■ **ENUNCIADO DO EXERCÍCIO**
Reescreva todas as linhas abaixo como uma tabela em Markdown com as colunas "Número" e "Conteúdo", numerando cada uma e omitindo as que estiverem em branco. Não inclua as imagens na resposta.

[Dados de correspondência de pontos-chave]
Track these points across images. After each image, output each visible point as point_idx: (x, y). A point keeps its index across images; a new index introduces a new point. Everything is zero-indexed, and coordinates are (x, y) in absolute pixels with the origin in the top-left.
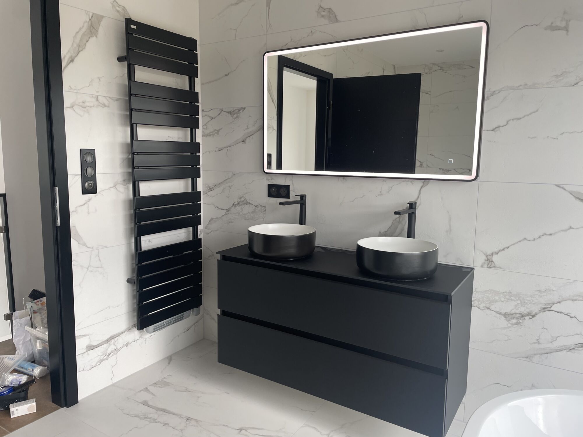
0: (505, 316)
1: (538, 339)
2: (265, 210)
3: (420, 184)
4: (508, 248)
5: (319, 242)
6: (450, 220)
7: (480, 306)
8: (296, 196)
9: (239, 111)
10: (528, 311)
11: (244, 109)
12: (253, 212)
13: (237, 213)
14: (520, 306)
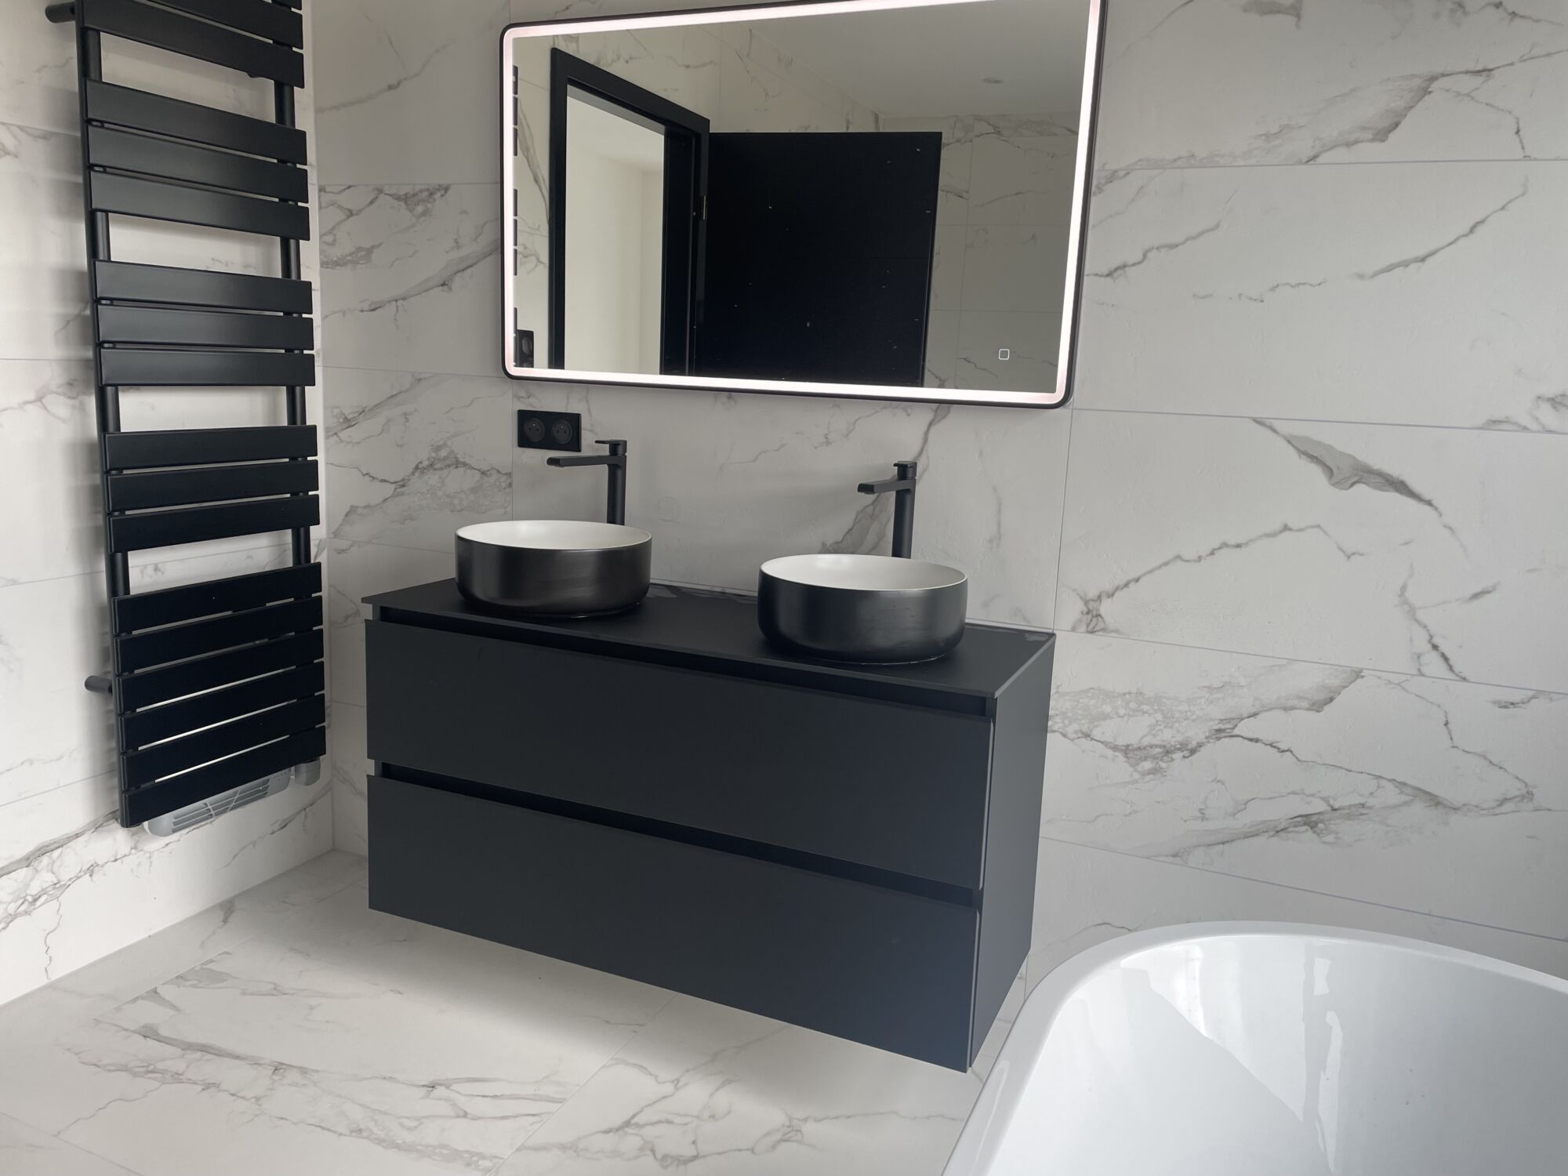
0: (1126, 754)
1: (1202, 807)
2: (510, 485)
3: (925, 415)
4: (1137, 580)
5: (660, 572)
6: (999, 511)
7: (1067, 729)
8: (597, 442)
9: (431, 194)
10: (1179, 738)
11: (446, 189)
12: (474, 490)
13: (428, 491)
14: (1162, 727)
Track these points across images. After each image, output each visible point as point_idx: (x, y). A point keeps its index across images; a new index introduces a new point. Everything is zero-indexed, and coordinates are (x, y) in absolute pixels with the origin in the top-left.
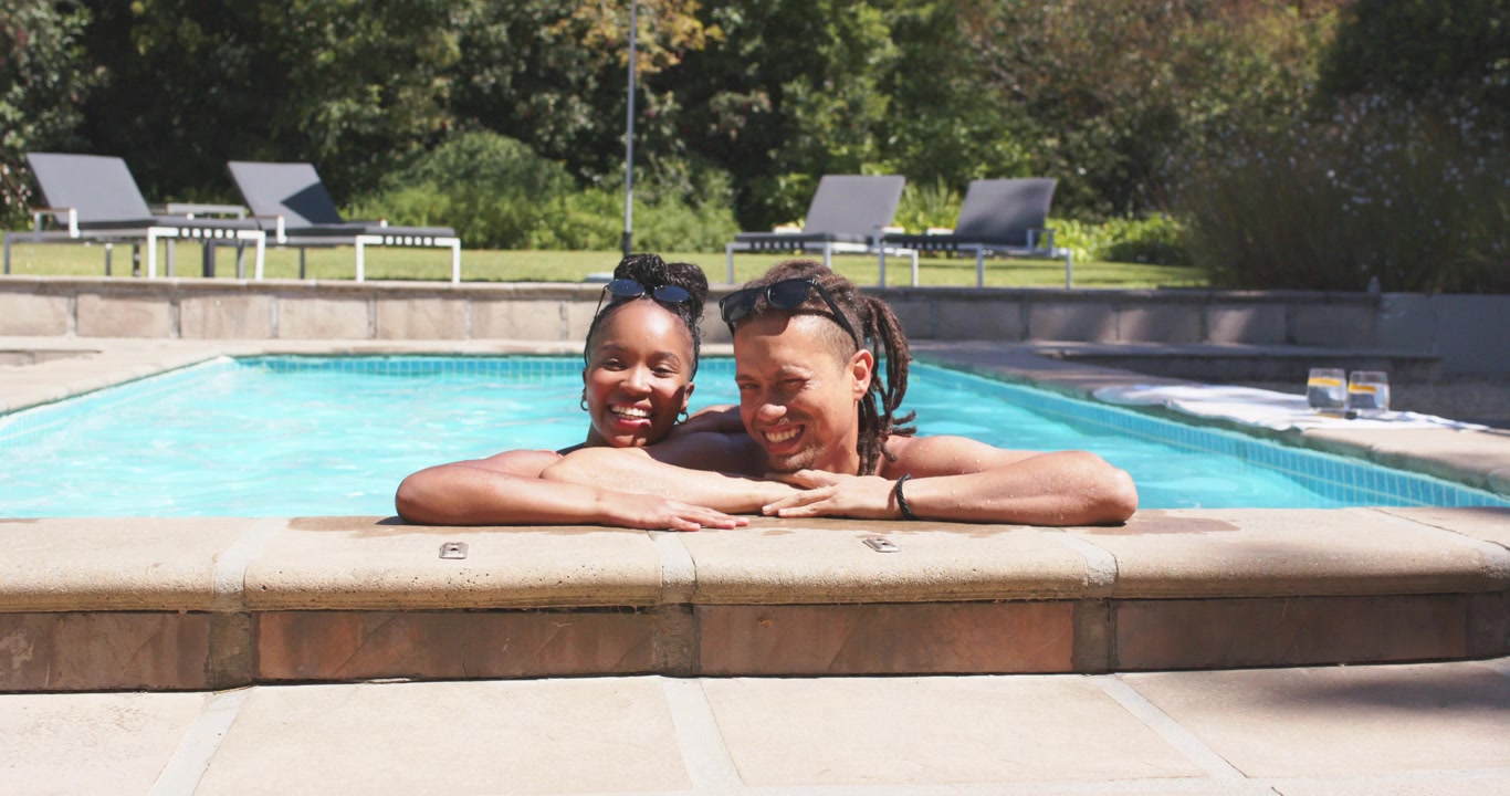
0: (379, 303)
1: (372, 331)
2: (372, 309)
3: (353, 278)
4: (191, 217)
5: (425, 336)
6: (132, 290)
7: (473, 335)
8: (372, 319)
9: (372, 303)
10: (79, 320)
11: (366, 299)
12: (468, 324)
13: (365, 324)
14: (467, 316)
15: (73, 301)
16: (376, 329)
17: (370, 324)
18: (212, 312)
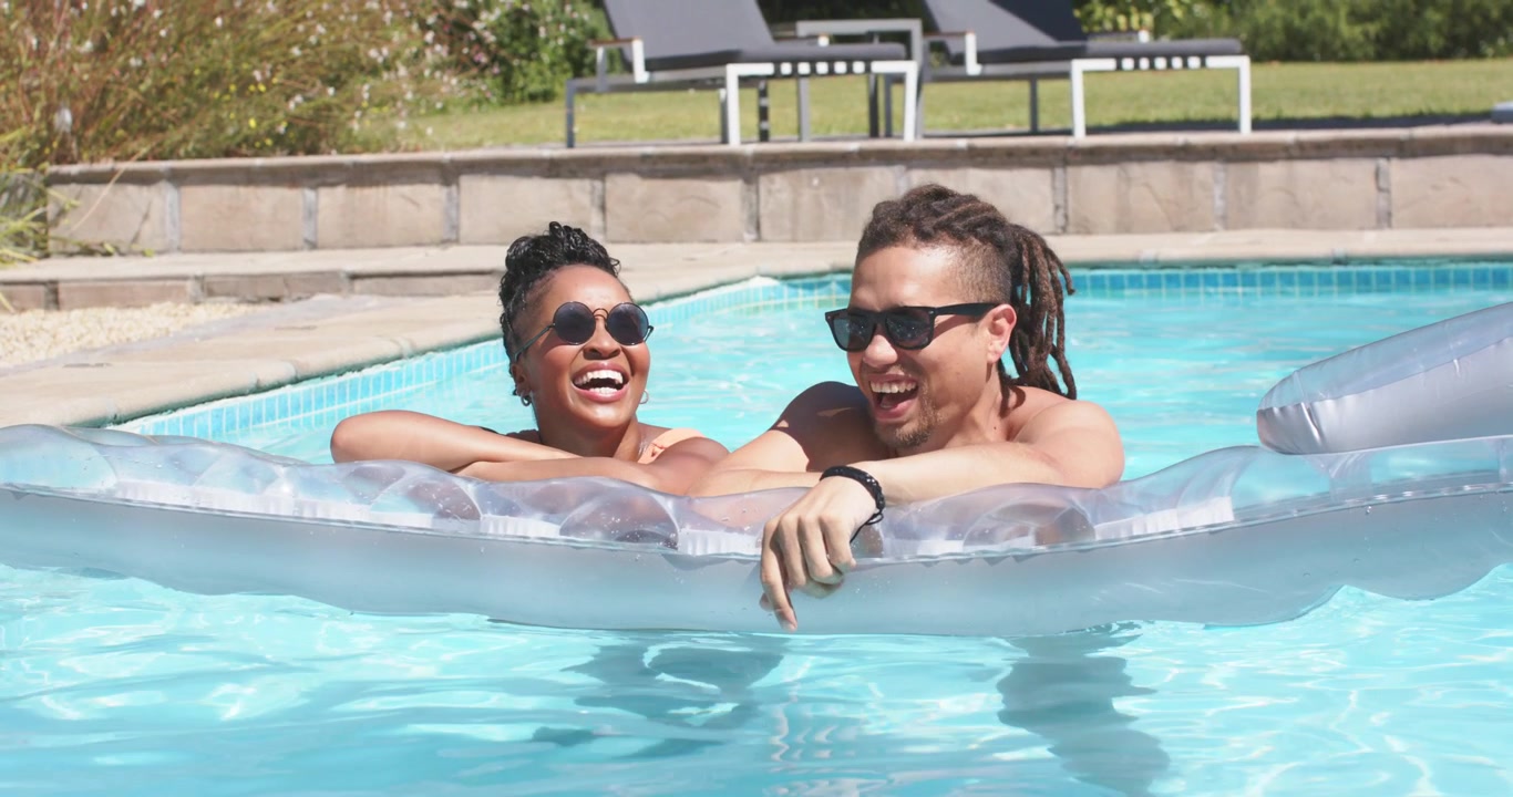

■ **TAREFA CONCLUÍDA**
| Número | Conteúdo |
|---|---|
| 1 | Track these points across images. After each image, output each visible point as point_idx: (x, y). A point keeps its index across images; a new index introduces a new point. Everything is zero-indexed, and coordinates are (x, y) in absolute pixels with the origin in the top-left. |
| 2 | 0: (505, 316) |
| 3 | 1: (538, 339) |
| 4 | 2: (265, 210) |
| 5 | 3: (420, 184) |
| 6 | 4: (508, 248) |
| 7 | 5: (319, 242) |
| 8 | 6: (450, 220) |
| 9 | 7: (480, 306) |
| 10 | 8: (296, 196) |
| 11 | 9: (239, 111) |
| 12 | 10: (528, 311) |
| 13 | 11: (244, 109) |
| 14 | 12: (253, 212) |
| 15 | 13: (237, 213) |
| 16 | 14: (520, 306) |
| 17 | 0: (1126, 754) |
| 18 | 1: (1202, 807) |
| 19 | 2: (510, 485) |
| 20 | 3: (925, 415) |
| 21 | 4: (1137, 580) |
| 22 | 5: (660, 572) |
| 23 | 6: (999, 511) |
| 24 | 7: (1067, 729) |
| 25 | 8: (597, 442) |
| 26 | 9: (431, 194) |
| 27 | 10: (1179, 738) |
| 28 | 11: (446, 189) |
| 29 | 12: (474, 490) |
| 30 | 13: (428, 491) |
| 31 | 14: (1162, 727) |
| 32 | Track these points across images. After each image, output each visible point as point_idx: (x, y). A point keeps its index across images; a new index introduces a new point. Everything is zero-indexed, and coordinates are (x, y) in absolute pixels with the origin in the top-left. |
| 33 | 0: (379, 303) |
| 34 | 1: (372, 331) |
| 35 | 2: (372, 309) |
| 36 | 3: (353, 278) |
| 37 | 4: (191, 217) |
| 38 | 5: (425, 336) |
| 39 | 6: (132, 290) |
| 40 | 7: (473, 335) |
| 41 | 8: (372, 319) |
| 42 | 9: (372, 303) |
| 43 | 10: (79, 320) |
| 44 | 11: (366, 299) |
| 45 | 12: (468, 324) |
| 46 | 13: (365, 324) |
| 47 | 14: (467, 316) |
| 48 | 15: (73, 301) |
| 49 | 16: (376, 329) |
| 50 | 17: (370, 324) |
| 51 | 18: (212, 312) |